[Start of section]

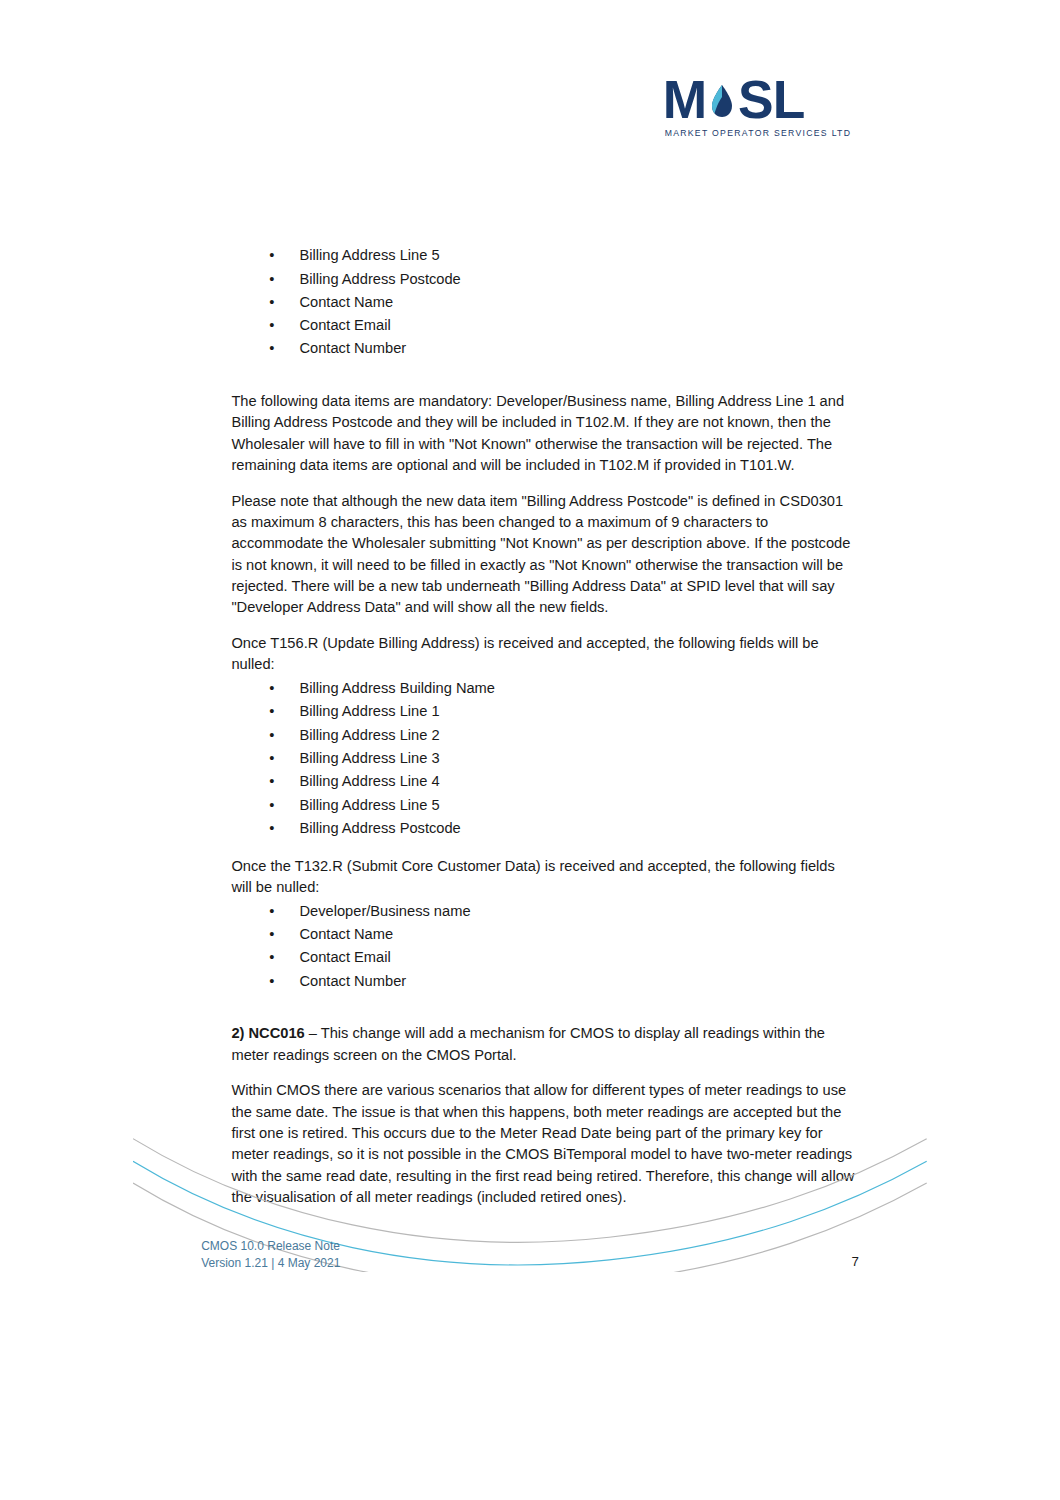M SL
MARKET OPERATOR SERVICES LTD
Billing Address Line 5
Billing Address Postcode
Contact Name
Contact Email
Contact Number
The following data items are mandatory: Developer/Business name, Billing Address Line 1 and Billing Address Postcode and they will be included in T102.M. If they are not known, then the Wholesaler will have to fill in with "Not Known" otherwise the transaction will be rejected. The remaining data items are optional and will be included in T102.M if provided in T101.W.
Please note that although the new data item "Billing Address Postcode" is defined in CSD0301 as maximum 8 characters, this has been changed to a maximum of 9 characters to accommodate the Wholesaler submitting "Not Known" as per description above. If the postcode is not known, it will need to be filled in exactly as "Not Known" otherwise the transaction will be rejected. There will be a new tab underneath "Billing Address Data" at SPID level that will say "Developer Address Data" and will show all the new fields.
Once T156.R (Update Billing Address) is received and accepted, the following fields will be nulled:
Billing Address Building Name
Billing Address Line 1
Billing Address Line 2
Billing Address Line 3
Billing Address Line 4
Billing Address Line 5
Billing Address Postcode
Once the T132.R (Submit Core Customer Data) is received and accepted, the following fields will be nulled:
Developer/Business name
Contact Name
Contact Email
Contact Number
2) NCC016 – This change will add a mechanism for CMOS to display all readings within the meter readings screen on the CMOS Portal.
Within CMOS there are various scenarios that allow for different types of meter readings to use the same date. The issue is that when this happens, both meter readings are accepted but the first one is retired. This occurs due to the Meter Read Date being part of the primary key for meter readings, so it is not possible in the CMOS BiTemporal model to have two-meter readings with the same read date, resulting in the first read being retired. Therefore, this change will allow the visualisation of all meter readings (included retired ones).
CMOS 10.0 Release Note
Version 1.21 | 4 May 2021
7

[End of section]

■ **Problem to solve**:
Every line above goes into the copy unchanged; the pictures do not.

■ **Output for this task**:
M SL
MARKET OPERATOR SERVICES LTD
Billing Address Line 5
Billing Address Postcode
Contact Name
Contact Email
Contact Number
The following data items are mandatory: Developer/Business name, Billing Address Line 1 and Billing Address Postcode and they will be included in T102.M. If they are not known, then the Wholesaler will have to fill in with "Not Known" otherwise the transaction will be rejected. The remaining data items are optional and will be included in T102.M if provided in T101.W.
Please note that although the new data item "Billing Address Postcode" is defined in CSD0301 as maximum 8 characters, this has been changed to a maximum of 9 characters to accommodate the Wholesaler submitting "Not Known" as per description above. If the postcode is not known, it will need to be filled in exactly as "Not Known" otherwise the transaction will be rejected. There will be a new tab underneath "Billing Address Data" at SPID level that will say "Developer Address Data" and will show all the new fields.
Once T156.R (Update Billing Address) is received and accepted, the following fields will be nulled:
Billing Address Building Name
Billing Address Line 1
Billing Address Line 2
Billing Address Line 3
Billing Address Line 4
Billing Address Line 5
Billing Address Postcode
Once the T132.R (Submit Core Customer Data) is received and accepted, the following fields will be nulled:
Developer/Business name
Contact Name
Contact Email
Contact Number
2) NCC016 – This change will add a mechanism for CMOS to display all readings within the meter readings screen on the CMOS Portal.
Within CMOS there are various scenarios that allow for different types of meter readings to use the same date. The issue is that when this happens, both meter readings are accepted but the first one is retired. This occurs due to the Meter Read Date being part of the primary key for meter readings, so it is not possible in the CMOS BiTemporal model to have two-meter readings with the same read date, resulting in the first read being retired. Therefore, this change will allow the visualisation of all meter readings (included retired ones).
CMOS 10.0 Release Note
Version 1.21 | 4 May 2021
7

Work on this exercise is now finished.